(NaturalNews) Hepatitis C is a contagious liver disease resulting from infection with the hepatitis C virus (HCV). Although the infection can be mild and not even produce noticeable symptoms, once established in the body chronic hepatitis C infection can progress to fibrosis (when the liver is scarred), cirrhosis, liver failure and even liver cancer. According to the Centers for Disease Control (CDC), the virus becomes persistent and chronically infects the liver in about 85 percent of those who contract HCV. Persistent infection is treated by western medicine with medications like peginterferon and ribavirin. And while it's true these drugs can wipe out the infection, they are only effective about half the time and they can produce very severe, debilitating side effects. So people who aren't cured by the drugs and who go on to develop cirrhosis or liver cancer may face death from the infection or require a liver transplant.

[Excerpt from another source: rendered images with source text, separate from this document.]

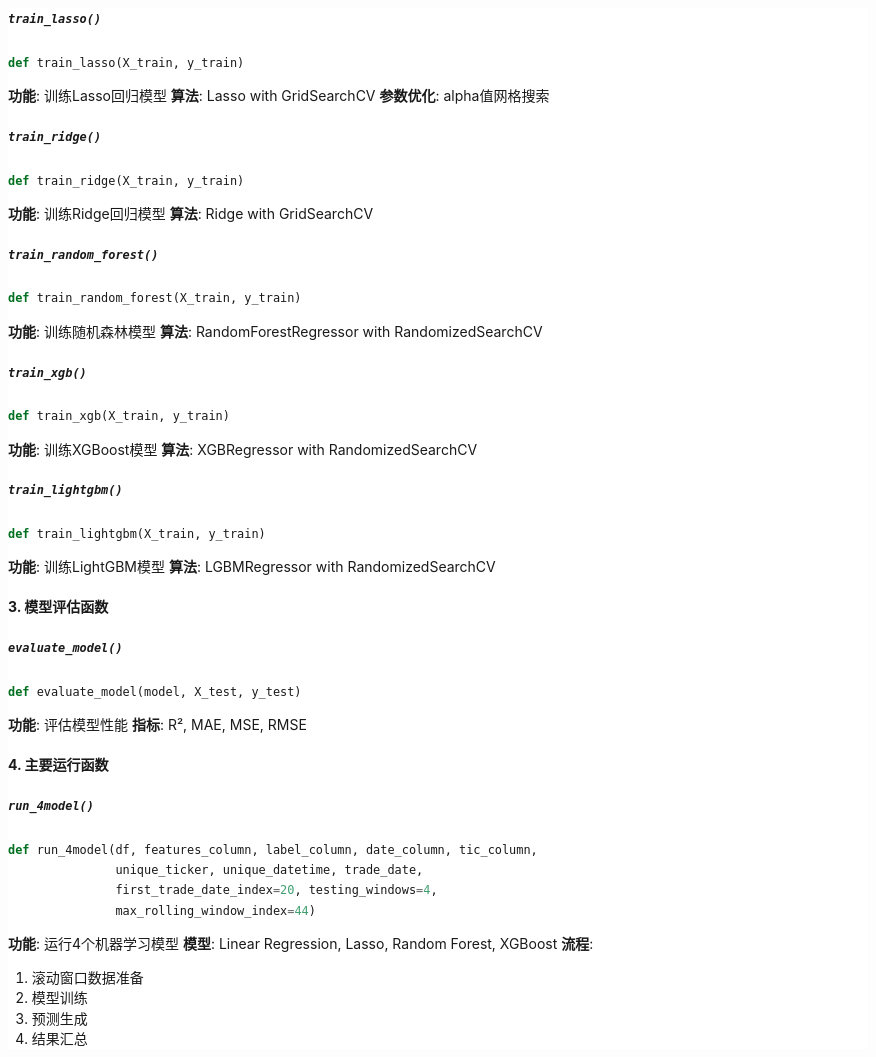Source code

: ##### `train_lasso()`
```python
def train_lasso(X_train, y_train)
```
**功能**: 训练Lasso回归模型
**算法**: Lasso with GridSearchCV
**参数优化**: alpha值网格搜索

##### `train_ridge()`
```python
def train_ridge(X_train, y_train)
```
**功能**: 训练Ridge回归模型
**算法**: Ridge with GridSearchCV

##### `train_random_forest()`
```python
def train_random_forest(X_train, y_train)
```
**功能**: 训练随机森林模型
**算法**: RandomForestRegressor with RandomizedSearchCV

##### `train_xgb()`
```python
def train_xgb(X_train, y_train)
```
**功能**: 训练XGBoost模型
**算法**: XGBRegressor with RandomizedSearchCV

##### `train_lightgbm()`
```python
def train_lightgbm(X_train, y_train)
```
**功能**: 训练LightGBM模型
**算法**: LGBMRegressor with RandomizedSearchCV

#### 3. 模型评估函数

##### `evaluate_model()`
```python
def evaluate_model(model, X_test, y_test)
```
**功能**: 评估模型性能
**指标**: R², MAE, MSE, RMSE

#### 4. 主要运行函数

##### `run_4model()`
```python
def run_4model(df, features_column, label_column, date_column, tic_column,
               unique_ticker, unique_datetime, trade_date, 
               first_trade_date_index=20, testing_windows=4, 
               max_rolling_window_index=44)
```
**功能**: 运行4个机器学习模型
**模型**: Linear Regression, Lasso, Random Forest, XGBoost
**流程**:
1. 滚动窗口数据准备
2. 模型训练
3. 预测生成
4. 结果汇总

But now there's another avenue of hope for the 270 to 300 million people who are infected with hepatitis C worldwide. Research just published in the American Society of Biochemistry and Molecular Biology's Journal of Biochemistry (JVC) concludes a chemical found in blueberry leaves actually blocks the replication of the hepatitis C virus, shutting it down. This finding could open up a new and natural avenue for treating chronic HCV infections, according to scientist Hiroaki Kataoka and colleagues at the University of Miyazaki in Japan.
Because HCV is localized in the liver and can take two decades or more to develop into significant disease, Kataoka and colleagues reasoned a dietary supplement might help slow or stop disease progression over the years. They decided to screen around 300 different agricultural products for potential compounds that might be effective at suppressing HCV replication. The results? They uncovered a strong candidate for a natural HCV fighter -- the leaves of the rabbit-eye blueberry, a plant native to the southeastern US.
They purified the specific compound in the leaves that is active against HCV and an analysis showed it is a proanthocyandin (a polyphenol much like the beneficial natural chemicals found in grapes and wine). While large doses of proanthocyandin can be toxic, Kataoka and his research team found the plant's effective concentration against HCV was 100 times less than the toxic threshold. What's more, similar chemicals are found in many edible plants, so the scientists believe it should be safe as a dietary supplement. The researchers are now planning to study exactly how this chemical blocks replication of the hepatitis C virus.
Reference: "Proanthocyanidin from Blueberry Leaves Suppresses Expression of Subgenomic Hepatitis C Virus RNA" by Masahiko Takeshita, Yo-ichi Ishida, Ena Akamatsu, Yusuke Ohmori, Masayuki Sudoh, Hirofumi Uto, Hirohito Tsubouchi, and Hiroaki Kataoka.